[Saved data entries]

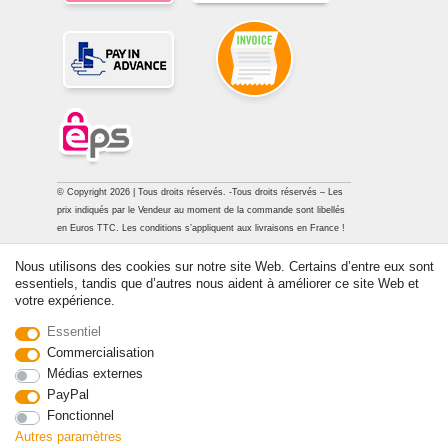
© Copyright 2026 | Tous droits réservés. -Tous droits réservés – Les
prix indiqués par le Vendeur au moment de la commande sont libellés
en Euros TTC. Les conditions s’appliquent aux livraisons en France !
Nous utilisons des cookies sur notre site Web. Certains d’entre eux sont
Contact
Rétracter le contrat ici
essentiels, tandis que d’autres nous aident à améliorer ce site Web et
votre expérience.
Essentiel
Commercialisation
Médias externes
PayPal
Fonctionnel
Autres paramètres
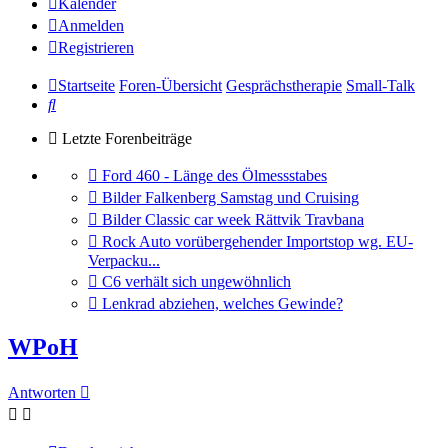
Kalender
Anmelden
Registrieren
Startseite
Foren-Übersicht
Gesprächstherapie
Small-Talk
Suche
Letzte Forenbeiträge
Gehe
Ford 460 - Länge des Ölmessstabes
zum
Gehe
Bilder Falkenberg Samstag und Cruising
letzten
zum
Gehe
Bilder Classic car week Rättvik Travbana
Beitrag
letzten
zum
Gehe
Rock Auto vorübergehender Importstop wg. EU-
Beitrag
letzten
zum
Verpacku...
Beitrag
letzten
Gehe
C6 verhält sich ungewöhnlich
Beitrag
zum
Gehe
Lenkrad abziehen, welches Gewinde?
letzten
zum
Beitrag
letzten
WPoH
Beitrag
Antworten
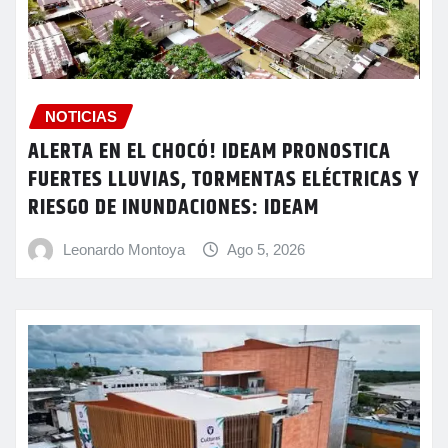
NOTICIAS
ALERTA EN EL CHOCÓ! IDEAM PRONOSTICA
FUERTES LLUVIAS, TORMENTAS ELÉCTRICAS Y
RIESGO DE INUNDACIONES: IDEAM
Leonardo Montoya
Ago 5, 2026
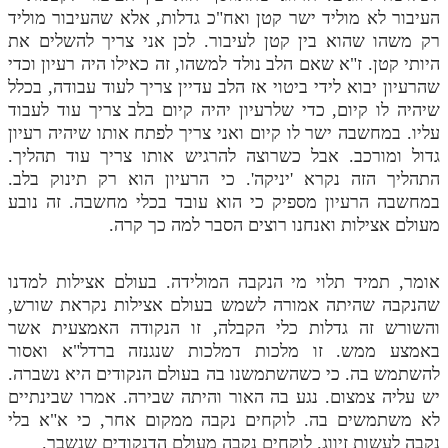
העיבור לא מוליד ישר קטן ואח"כ גדלות, אלא שהעיבור מוליד
תלמוד עשר הספירות חלק יא
רק משהו שהוא בין קטן לעיבור. לכן אני צריך להשלים את
היותי קטן. ז"א שאם הלב נולד למשהו, זה כאילו היה רעיון וכדי
תלמוד עשר הספירות חלק יב
שהרעיון יבוא לידי ביטוי אז הלב עדיין צריך לעוד עבודה, בכלל
תלמוד עשר הספירות חלק יג
שיהיה לו קיום, כדי שלרעיון יהיה קיום בלב צריך עוד לעבוד
עליו. במחשבה ישר לו קיום ואני צריך לפתח אותו שיהיה רעיון
תלמוד עשר הספירות חלק יד
גדול ומורכב. אבל כשרוצה להרגיש אותו צריך עוד תהליך.
התהליך הזה נקרא 'יניקה'. כי הרעיון הוא רק תינוק בלב.
תלמוד עשר הספירות חלק טו
במחשבה הרעיון מספיק כי הוא עובד בכלי מחשבה. זה נובע
תלמוד עשר הספירות חלק טז
מעולם אצילות ואנחנו רוצים הסבר למה כך קרה.
בית שער הכוונות
אומר, תמיד תלוי מי הנקבה המולידה. בעולם אצילות למדנו
אודות האתר
שהנקבה שהיתה אמורה לשמש בעולם אצילות נקראת שורש,
והשורש זה גדלות כלי הקבלה, זו הנקודה האמצעית אשר
אודות האתר
באמצע ממש. זו מלכות דמלכות שנגנזה ברדל"א ואסור
להשתמש בה. כי כשהשתמשנו בה בעולם הנקודים היא נשברה.
בעל הסולם
יש עליה צמצום. נגע בה האור והיתה שבירה. אמרו שבינתיים
אתר הבית
לא משתמשים בה. לוקחים נקבה ממקום אחר, כי א"א בלי
נקבה לעשות זיווג. לוקחים נקבה מעולם הדנקודים שנשבר.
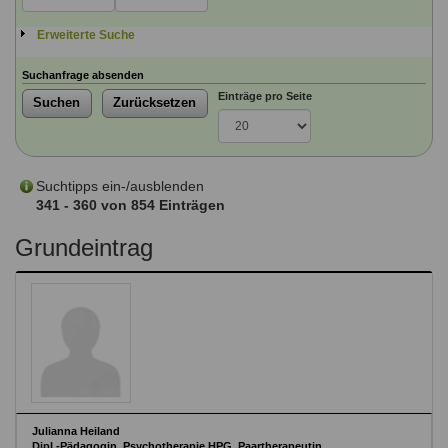
Ausbildungsinstitute
Sitemap
Formular zur Registrierung
Familienthemen
Qualitätssicherung
Erweiterte Suche
Fortbildungen
Links
Qualität unserer Therapeuten
Information über Qualifikation
Suchanfrage absenden
Systemischer Ansatz
Einträge pro Seite
Suchen
Zurücksetzen
Liste der Fachverbände
Veranstaltungen
Benutzername
*
Seminare und Kurse
Suchtipps ein-/ausblenden
Fortbildungen
341 - 360 von 854 Einträgen
Passwort
*
Grundeintrag
vergessen?
Anmelden
Julianna Heiland
Dipl.-Pädagogin, Psychotherapie HPG, Paartherapeutin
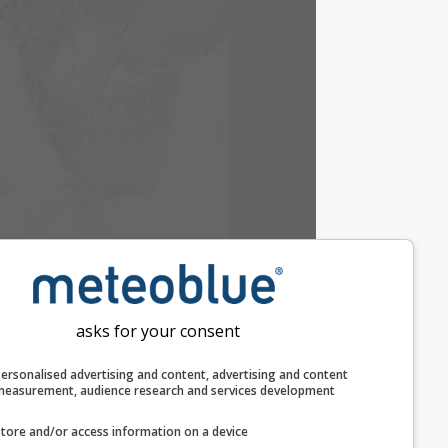
asks for your consent
Personalised advertising and content, advertising and c
measurement, audience research and services develop
Store and/or access information on a device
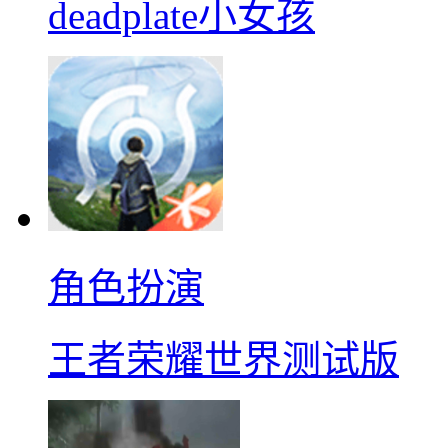
deadplate小女孩
角色扮演
王者荣耀世界测试版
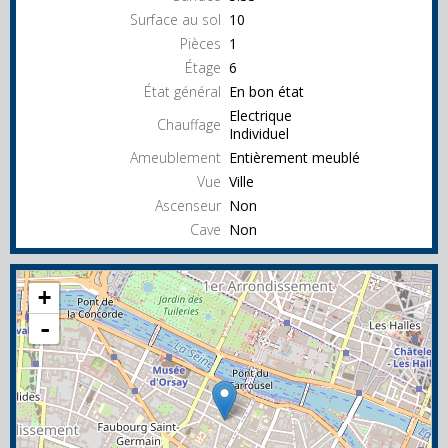
Surface au sol
10
Pièces
1
Étage
6
État général
En bon état
Electrique
Chauffage
Individuel
Ameublement
Entièrement meublé
Vue
Ville
Ascenseur
Non
Cave
Non
+
-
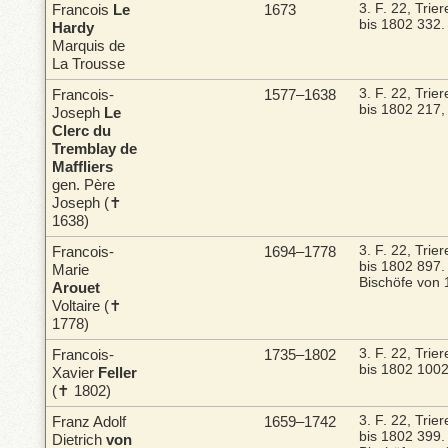
Francois
Le
1673
3. F. 22, Trie
bis 1802
332.
Hardy
Marquis de
La Trousse
Francois-
1577–1638
3. F. 22, Trie
bis 1802
217,
Joseph
Le
Clerc du
Tremblay de
Maffliers
gen. Père
Joseph (✝
1638)
Francois-
1694–1778
3. F. 22, Trie
bis 1802
897
Marie
Bischöfe von
Arouet
Voltaire (✝
1778)
Francois-
1735–1802
3. F. 22, Trie
bis 1802
1002
Xavier
Feller
(✝ 1802)
Franz Adolf
1659–1742
3. F. 22, Trie
bis 1802
399
Dietrich
von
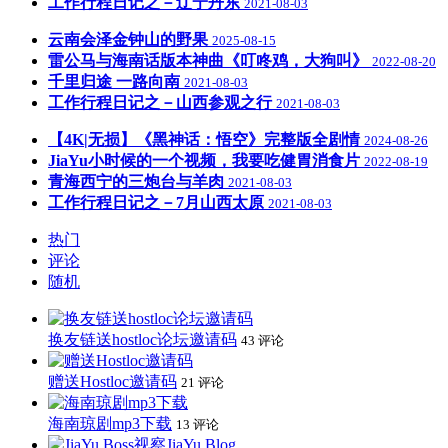
工作行程日记之－辽宁丹东
2021-08-03
云南会泽金钟山的野果
2025-08-15
雷公马与海南话版本神曲《叮咚鸡，大狗叫》
2022-08-20
千里归途 一路向南
2021-08-03
工作行程日记之－山西参观之行
2021-08-03
【4K|无损】《黑神话：悟空》完整版全剧情
2024-08-26
JiaYu小时候的一个视频，我要吃健胃消食片
2022-08-19
青海西宁的三炮台与羊肉
2021-08-03
工作行程日记之－7月山西太原
2021-08-03
热门
评论
随机
换友链送hostloc论坛邀请码
43 评论
赠送Hostloc邀请码
21 评论
海南琼剧mp3下载
13 评论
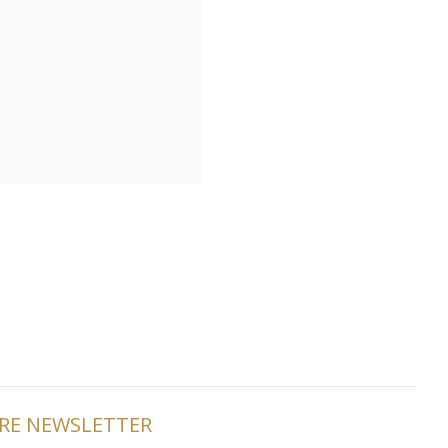
TRE NEWSLETTER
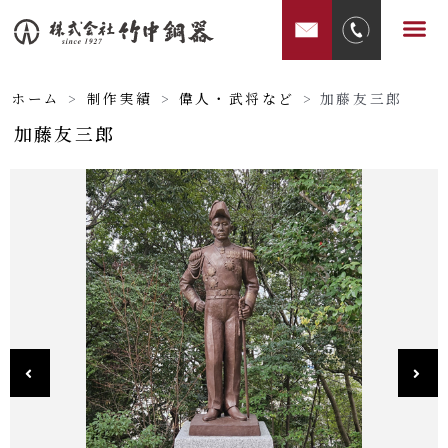
内
メ
容
ニ
を
ュ
ス
ホーム
>
制作実績
>
偉人・武将など
>
加藤友三郎
ー
キ
加藤友三郎
ッ
プ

▶ _Request_:
Rename every "Beitrag" in the entries above to "Post" and give all the lines again with nothing else changed, leaving out the pictures.

▶ _Solution below_:
© Copyright 2026 | Tous droits réservés. -Tous droits réservés – Les
prix indiqués par le Vendeur au moment de la commande sont libellés
en Euros TTC. Les conditions s’appliquent aux livraisons en France !
Nous utilisons des cookies sur notre site Web. Certains d’entre eux sont
Contact
Rétracter le contrat ici
essentiels, tandis que d’autres nous aident à améliorer ce site Web et
votre expérience.
Essentiel
Commercialisation
Médias externes
PayPal
Fonctionnel
Autres paramètres
Kalender
Anmelden
Registrieren
Startseite
Foren-Übersicht
Gesprächstherapie
Small-Talk
Suche
Letzte Forenbeiträge
Gehe
Ford 460 - Länge des Ölmessstabes
zum
Gehe
Bilder Falkenberg Samstag und Cruising
letzten
zum
Gehe
Bilder Classic car week Rättvik Travbana
Post
letzten
zum
Gehe
Rock Auto vorübergehender Importstop wg. EU-
Post
letzten
zum
Verpacku...
Post
letzten
Gehe
C6 verhält sich ungewöhnlich
Post
zum
Gehe
Lenkrad abziehen, welches Gewinde?
letzten
zum
Post
letzten
WPoH
Post
Antworten
NOTICIAS
ALERTA EN EL CHOCÓ! IDEAM PRONOSTICA
FUERTES LLUVIAS, TORMENTAS ELÉCTRICAS Y
RIESGO DE INUNDACIONES: IDEAM
Leonardo Montoya
Ago 5, 2026
העיבור לא מוליד ישר קטן ואח"כ גדלות, אלא שהעיבור מוליד
תלמוד עשר הספירות חלק יא
רק משהו שהוא בין קטן לעיבור. לכן אני צריך להשלים את
היותי קטן. ז"א שאם הלב נולד למשהו, זה כאילו היה רעיון וכדי
תלמוד עשר הספירות חלק יב
שהרעיון יבוא לידי ביטוי אז הלב עדיין צריך לעוד עבודה, בכלל
תלמוד עשר הספירות חלק יג
שיהיה לו קיום, כדי שלרעיון יהיה קיום בלב צריך עוד לעבוד
עליו. במחשבה ישר לו קיום ואני צריך לפתח אותו שיהיה רעיון
תלמוד עשר הספירות חלק יד
גדול ומורכב. אבל כשרוצה להרגיש אותו צריך עוד תהליך.
התהליך הזה נקרא 'יניקה'. כי הרעיון הוא רק תינוק בלב.
תלמוד עשר הספירות חלק טו
במחשבה הרעיון מספיק כי הוא עובד בכלי מחשבה. זה נובע
תלמוד עשר הספירות חלק טז
מעולם אצילות ואנחנו רוצים הסבר למה כך קרה.
בית שער הכוונות
אומר, תמיד תלוי מי הנקבה המולידה. בעולם אצילות למדנו
אודות האתר
שהנקבה שהיתה אמורה לשמש בעולם אצילות נקראת שורש,
והשורש זה גדלות כלי הקבלה, זו הנקודה האמצעית אשר
אודות האתר
באמצע ממש. זו מלכות דמלכות שנגנזה ברדל"א ואסור
להשתמש בה. כי כשהשתמשנו בה בעולם הנקודים היא נשברה.
בעל הסולם
יש עליה צמצום. נגע בה האור והיתה שבירה. אמרו שבינתיים
אתר הבית
לא משתמשים בה. לוקחים נקבה ממקום אחר, כי א"א בלי
נקבה לעשות זיווג. לוקחים נקבה מעולם הדנקודים שנשבר.
Ausbildungsinstitute
Sitemap
Formular zur Registrierung
Familienthemen
Qualitätssicherung
Erweiterte Suche
Fortbildungen
Links
Qualität unserer Therapeuten
Information über Qualifikation
Suchanfrage absenden
Systemischer Ansatz
Einträge pro Seite
Suchen
Zurücksetzen
Liste der Fachverbände
Veranstaltungen
Benutzername
*
Seminare und Kurse
Suchtipps ein-/ausblenden
Fortbildungen
341 - 360 von 854 Einträgen
Passwort
*
Grundeintrag
vergessen?
Anmelden
Julianna Heiland
Dipl.-Pädagogin, Psychotherapie HPG, Paartherapeutin
asks for your consent
Personalised advertising and content, advertising and c
measurement, audience research and services develop
Store and/or access information on a device
deadplate小女孩
角色扮演
王者荣耀世界测试版
Surface au sol
10
Pièces
1
Étage
6
État général
En bon état
Electrique
Chauffage
Individuel
Ameublement
Entièrement meublé
Vue
Ville
Ascenseur
Non
Cave
Non
+
-
Francois
Le
1673
3. F. 22, Trie
bis 1802
332.
Hardy
Marquis de
La Trousse
Francois-
1577–1638
3. F. 22, Trie
bis 1802
217,
Joseph
Le
Clerc du
Tremblay de
Maffliers
gen. Père
Joseph (✝
1638)
Francois-
1694–1778
3. F. 22, Trie
bis 1802
897
Marie
Bischöfe von
Arouet
Voltaire (✝
1778)
Francois-
1735–1802
3. F. 22, Trie
bis 1802
1002
Xavier
Feller
(✝ 1802)
Franz Adolf
1659–1742
3. F. 22, Trie
bis 1802
399
Dietrich
von
工作行程日记之－辽宁丹东
2021-08-03
云南会泽金钟山的野果
2025-08-15
雷公马与海南话版本神曲《叮咚鸡，大狗叫》
2022-08-20
千里归途 一路向南
2021-08-03
工作行程日记之－山西参观之行
2021-08-03
【4K|无损】《黑神话：悟空》完整版全剧情
2024-08-26
JiaYu小时候的一个视频，我要吃健胃消食片
2022-08-19
青海西宁的三炮台与羊肉
2021-08-03
工作行程日记之－7月山西太原
2021-08-03
热门
评论
随机
换友链送hostloc论坛邀请码
43 评论
赠送Hostloc邀请码
21 评论
海南琼剧mp3下载
13 评论
TRE NEWSLETTER
内
メ
容
ニ
を
ュ
ス
ホーム
>
制作実績
>
偉人・武将など
>
加藤友三郎
ー
キ
加藤友三郎
ッ
プ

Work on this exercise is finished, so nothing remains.